Obviously a big knock on management is the Diversey acquisition. However, we believe they will eventually be vindicated in their view that it fits well with the legacy SEE business and that revenue synergies will massively surprise on the upside.
Valuation
We are valuing Sealed Air on 2014 EBITDA as this should incorporate all announced synergies (we believe there is upside to the synergy target).
Our “Downside” estimate utilizes very conservative growth rates in all business lines compared to historic growth rates (which have been GDP+) and also no revenue synergies and only $50mm of the $130mm cost synergy target; these conservative projections result in an EBITDA number that is in-line with street estimates.
Our “Base” estimate of EBITDA incorporates $115mm of announced synergies and our estimate of $170mm of revenue synergies (we arrive at this number by assuming the European Diversey Food & Beverage division is able to cross-sell 25% into SEE products – this still assumes no cross-selling in the US).

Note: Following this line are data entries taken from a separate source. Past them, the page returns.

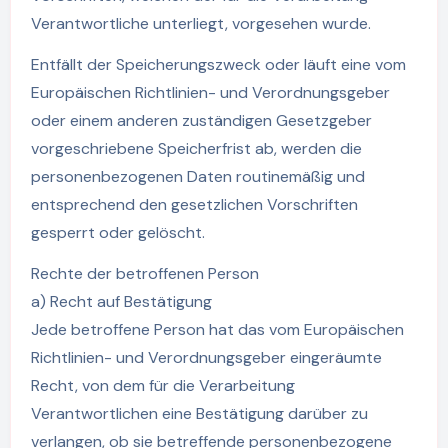
Verantwortliche unterliegt, vorgesehen wurde.
Entfällt der Speicherungszweck oder läuft eine vom
Europäischen Richtlinien- und Verordnungsgeber
oder einem anderen zuständigen Gesetzgeber
vorgeschriebene Speicherfrist ab, werden die
personenbezogenen Daten routinemäßig und
entsprechend den gesetzlichen Vorschriften
gesperrt oder gelöscht.
Rechte der betroffenen Person
a) Recht auf Bestätigung
Jede betroffene Person hat das vom Europäischen
Richtlinien- und Verordnungsgeber eingeräumte
Recht, von dem für die Verarbeitung
Verantwortlichen eine Bestätigung darüber zu
verlangen, ob sie betreffende personenbezogene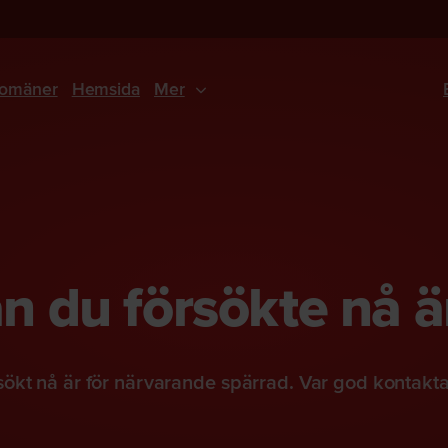
omäner
Hemsida
Mer
 du försökte nå ä
ökt nå är för närvarande spärrad. Var god kontakt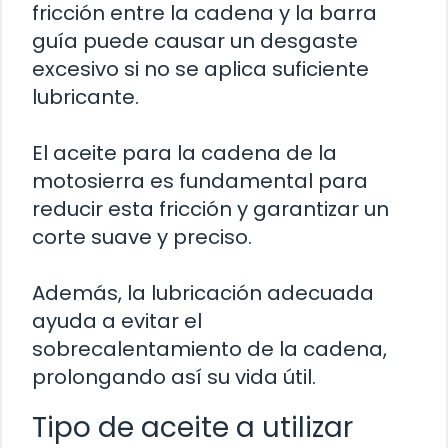
fricción entre la cadena y la barra
guía puede causar un desgaste
excesivo si no se aplica suficiente
lubricante.
El aceite para la cadena de la
motosierra es fundamental para
reducir esta fricción y garantizar un
corte suave y preciso.
Además, la lubricación adecuada
ayuda a evitar el
sobrecalentamiento de la cadena,
prolongando así su vida útil.
Tipo de aceite a utilizar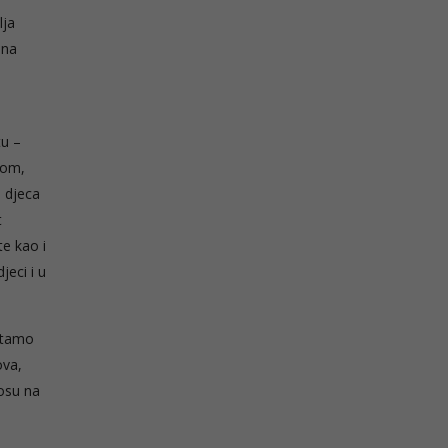
lja
ina
tu –
pom,
, djeca
t
te kao i
jeci i u
a tamo
ova,
nosu na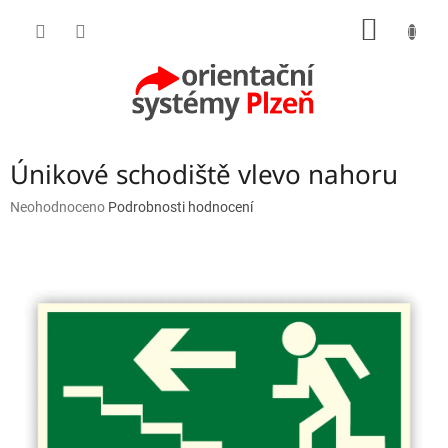
Přejít
NÁKUP
na
obsah
KOŠÍK
Únikové schodiště vlevo nahoru
Průměrné
Neohodnoceno
Podrobnosti hodnocení
hodnocení
produktu
je
0,0
z
5
hvězdiček.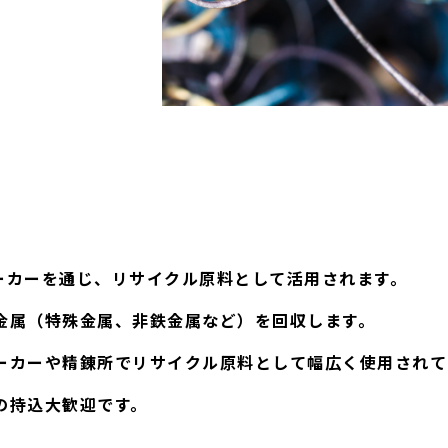
ーカーを通じ、リサイクル原料として活用されます。
金属（特殊金属、非鉄金属など）を回収します。
ーカーや精錬所でリサイクル原料として幅広く使用されて
の持込大歓迎です。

Our “High” estimate of EBITDA is based on full cost synergies and also 75% uptake in European Food & Beverage cross-selling (still no benefit to cross-selling in the US). This estimate of $1.45bn of EBITDA in 2014 also happens to be management’s current forecast. In our base case, we are valuing Sealed Air at 8x EBITDA, which is in-line with most of its consumer packaging peers, but at the low end its historic range of 8-9x and well below Ecolab (Diversey’s only real comp), which trades at over 10x. Ultimately, we think there is upside to both our EBITDA (through further synergies) and multiple assumptions.
Sealed Air trades on a 12+% Free Cash Flow yield in 2012; this yield should move closer to 22% in 2013. After accounting for the impending WR Grace cash tax benefit, limited capex expenditures and a dividend that currently yields ~3.4%, the company should still be able to rapidly de-lever from the Diversey acquisition.

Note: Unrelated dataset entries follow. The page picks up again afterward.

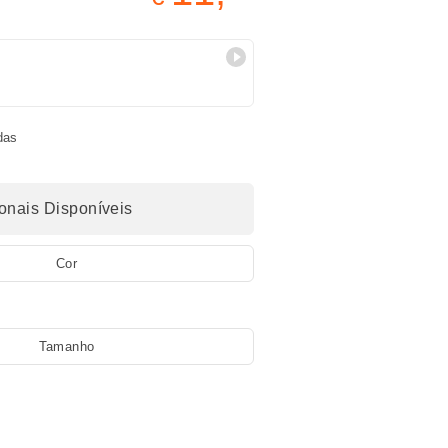
das
nais Disponíveis
Cor
Tamanho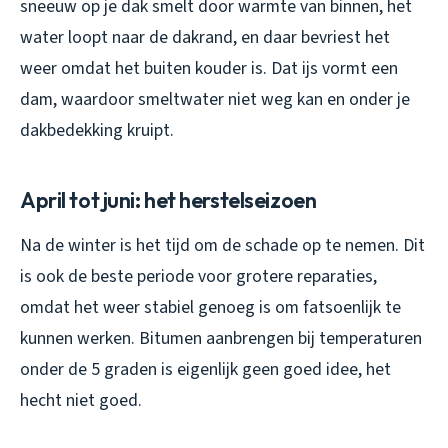
sneeuw op je dak smelt door warmte van binnen, het
water loopt naar de dakrand, en daar bevriest het
weer omdat het buiten kouder is. Dat ijs vormt een
dam, waardoor smeltwater niet weg kan en onder je
dakbedekking kruipt.
April tot juni: het herstelseizoen
Na de winter is het tijd om de schade op te nemen. Dit
is ook de beste periode voor grotere reparaties,
omdat het weer stabiel genoeg is om fatsoenlijk te
kunnen werken. Bitumen aanbrengen bij temperaturen
onder de 5 graden is eigenlijk geen goed idee, het
hecht niet goed.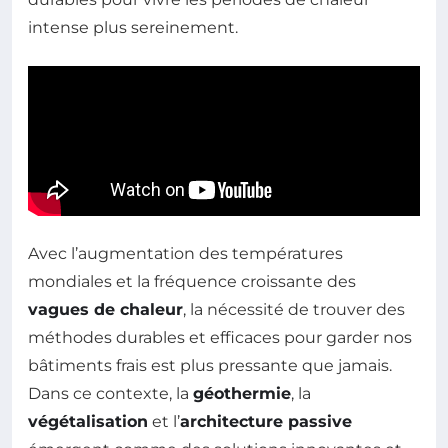
intense plus sereinement.
Avec l’augmentation des températures
mondiales et la fréquence croissante des
vagues de chaleur
, la nécessité de trouver des
méthodes durables et efficaces pour garder nos
bâtiments frais est plus pressante que jamais.
Dans ce contexte, la
géothermie
, la
végétalisation
et l’
architecture passive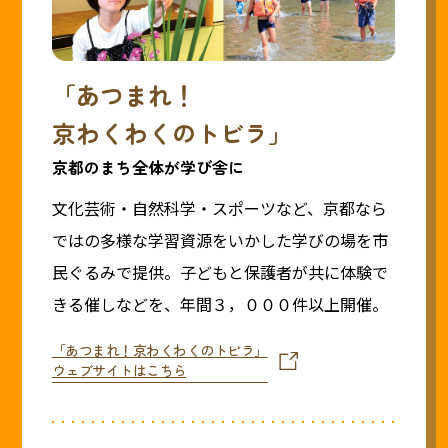
「あつまれ！
京わくわくのトビラ」
京都のまち全体が学び舎に
文化芸術・自然科学・スポーツなど、京都なら
ではの多様な学習資源をいかした学びの場を市
民ぐるみで提供。子どもと保護者が共に体験で
きる催しなどを、年間３，０００件以上開催。
「あつまれ！京わくわくのトビラ」
ウェブサイトはこちら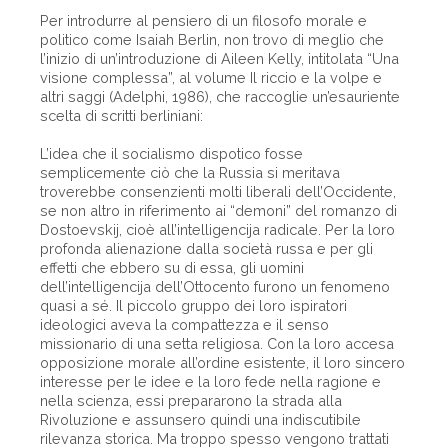
Per introdurre al pensiero di un filosofo morale e
politico come Isaiah Berlin, non trovo di meglio che
l’inizio di un’introduzione di Aileen Kelly, intitolata “Una
visione complessa”, al volume Il riccio e la volpe e
altri saggi (Adelphi, 1986), che raccoglie un’esauriente
scelta di scritti berliniani:
L’idea che il socialismo dispotico fosse
semplicemente ciò che la Russia si meritava
troverebbe consenzienti molti liberali dell’Occidente,
se non altro in riferimento ai “demoni” del romanzo di
Dostoevskij, cioè all’intelligencija radicale. Per la loro
profonda alienazione dalla società russa e per gli
effetti che ebbero su di essa, gli uomini
dell’intelligencija dell’Ottocento furono un fenomeno
quasi a sé. Il piccolo gruppo dei loro ispiratori
ideologici aveva la compattezza e il senso
missionario di una setta religiosa. Con la loro accesa
opposizione morale all’ordine esistente, il loro sincero
interesse per le idee e la loro fede nella ragione e
nella scienza, essi prepararono la strada alla
Rivoluzione e assunsero quindi una indiscutibile
rilevanza storica. Ma troppo spesso vengono trattati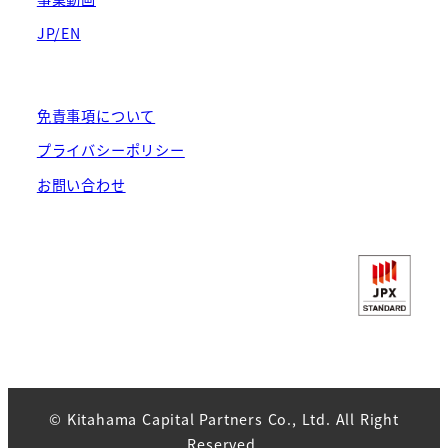
JP/EN
免責事項について
プライバシーポリシー
お問い合わせ
© Kitahama Capital Partners Co., Ltd. All Right
Reserved.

Here are valuations under our different scenarios (all using 2014 EBITDA YE 2013 Net Debt of $4,180):
Base Case 2014 EBITDA: $1,360
Multiple: 7x
Value/share: $25.21 (~62% upside)
Downside Case 2014 EBITDA : $1,200
Multiple: 6x
Value/Share: $14.35 (~8% downside)
Upside Case 2014 EBITDA $1,450
Multiple: 8x
Value/Share: $35.14 (~125% upside)
Major Risks
The major risks to the thesis include problems with the Diversey integration, raw material cost increases (especially PET – although most contracts have pass-through provisions that adjust in a quarter or two – prices have actually been coming down), large exposure to Europe (~35% of revenue), and increased competition (this has been less of an issue with the legacy SEE business as switching costs can be high).